Sure, Basil. Thanks. Thanks, Yishu for the question. So the question was what to expect from our Phase 1 data. So, I think the last time we publicly released data on our Phase 1 program was at ASH 2 years ago, actually 2 previous ASH's and we were still in dose escalation.

And so the team has spent a lot of time really optimizing the dosing schedule. And so more recently, we've been sort of developing a more convenient and dose and schedule for patients. At the time we released data, we released data on something like responses at over 80 micrograms per kilogram and the response rate was roughly over 40%. We've now moved well beyond that in our dose escalation. And so we'll be looking at data at much higher doses.

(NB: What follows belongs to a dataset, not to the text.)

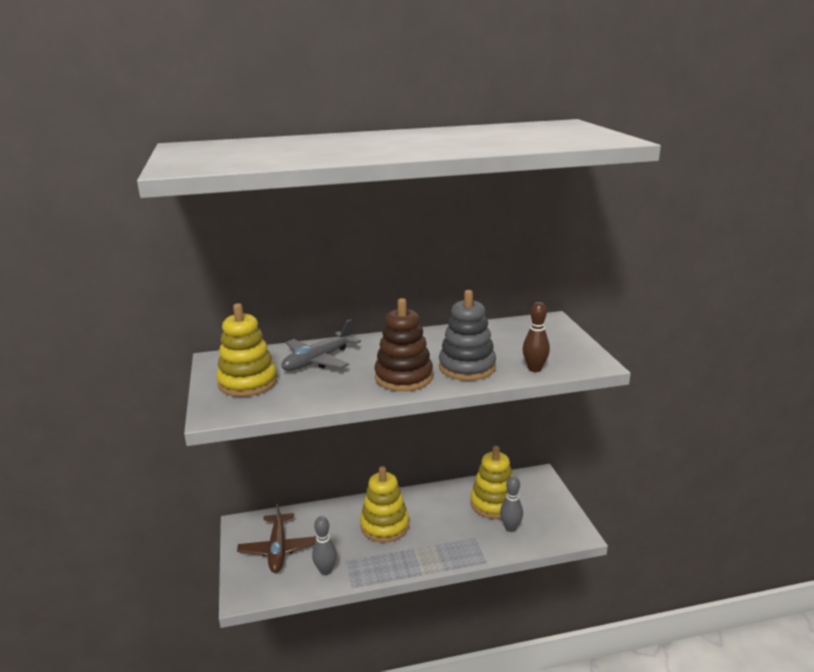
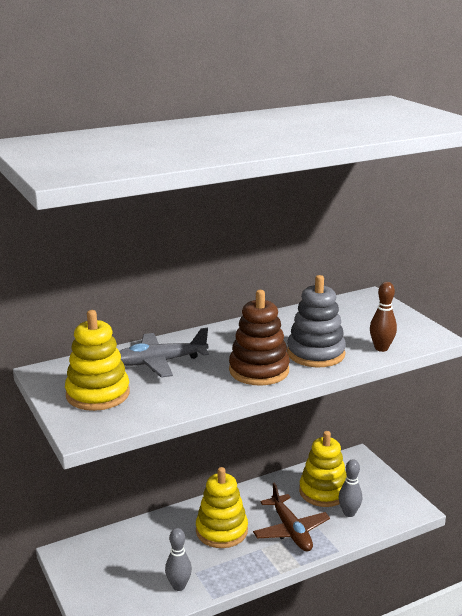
camera: 15 degrees left, 0 degrees up
brown plane [237,500,316,573] -> brown plane moved to [253,482,330,551]
grey plane [281,319,361,371] -> grey plane turned 45 degrees clockwise [119,328,209,378]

And that was in diffuse large B cell lymphoma. So we'll have continued data in diffuse large B cell lymphoma and probably some indolent lymphomas as well. So that will be the Phase 1 data. I data. I think the second question was what to expect in the Phase II study.

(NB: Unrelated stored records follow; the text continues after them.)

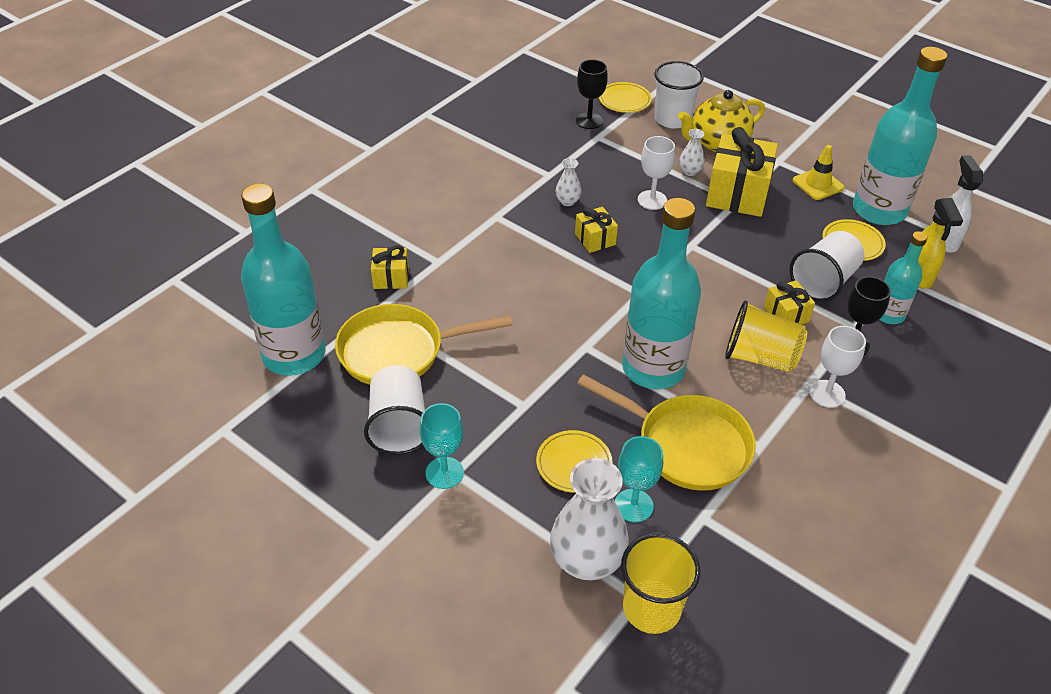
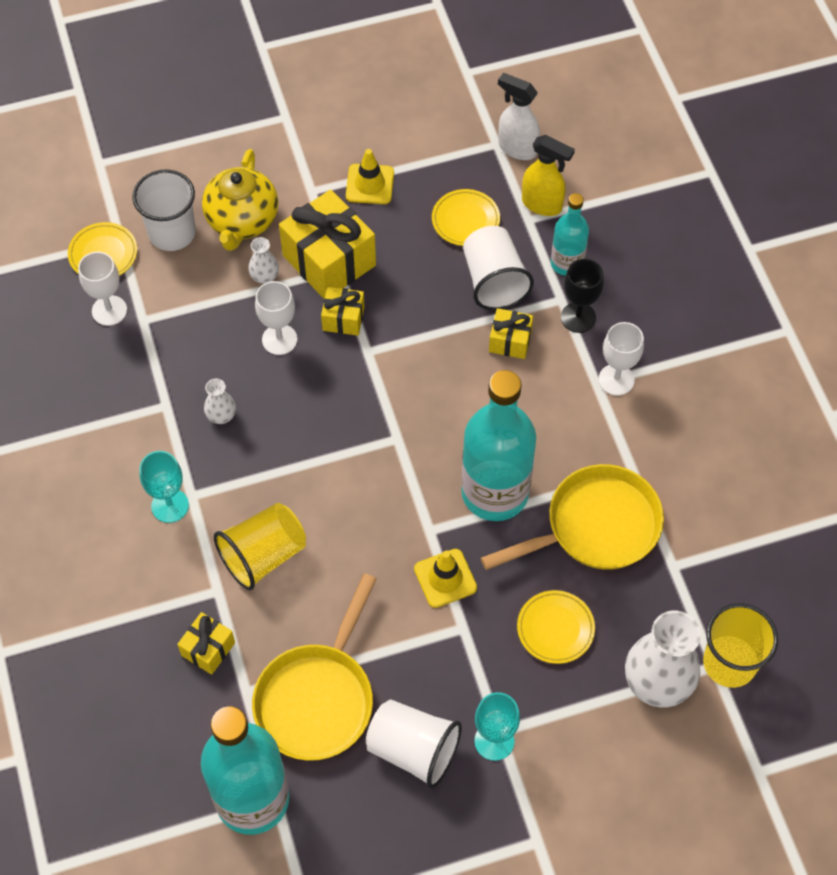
camera: 55 degrees left, 15 degrees up
yellow gift [575,207,618,253] -> yellow gift moved to [321,287,365,336]
black goblet [576,59,608,129] -> white goblet [78,252,127,326]
turquoise goblet [615,436,663,523] -> turquoise goblet moved to [139,451,189,523]
yellow cup [725,300,807,372] -> yellow cup moved to [214,503,306,590]
turquoise bottle [853,47,947,225] -> none
none -> yellow traffic cone [414,549,477,608]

So we've announced that we're committed to a Phase II study. We think it's very exciting. It's a chemo free study where we've been combining pomodimab with tafasitimab and lenalidomide. So we think that there's 2 complementary mechanism of actions and targets of CD19 with ADCC and CD20 with the T cell engagements. So we believe that that is actually a very exciting and novel mechanism of action and will differentiate us from the competitors.

Speaker 13

Great. Thank you very much.

Speaker 1

And ladies and gentlemen, that concludes our Q and A session. I'd like to turn the call over to Basil Dayat for any closing remarks.

Speaker 3

Thanks very much. And a big thank you to the team at Xencor that's been tireless and keeping our whole suite of programs moving forward. And finally, I'd like to thank everybody very much for joining us today. We look forward to updating you again over the coming months and have a terrific evening.

Speaker 1

Thank you for your participation in today's call. This does conclude today's conference call. You may now disconnect.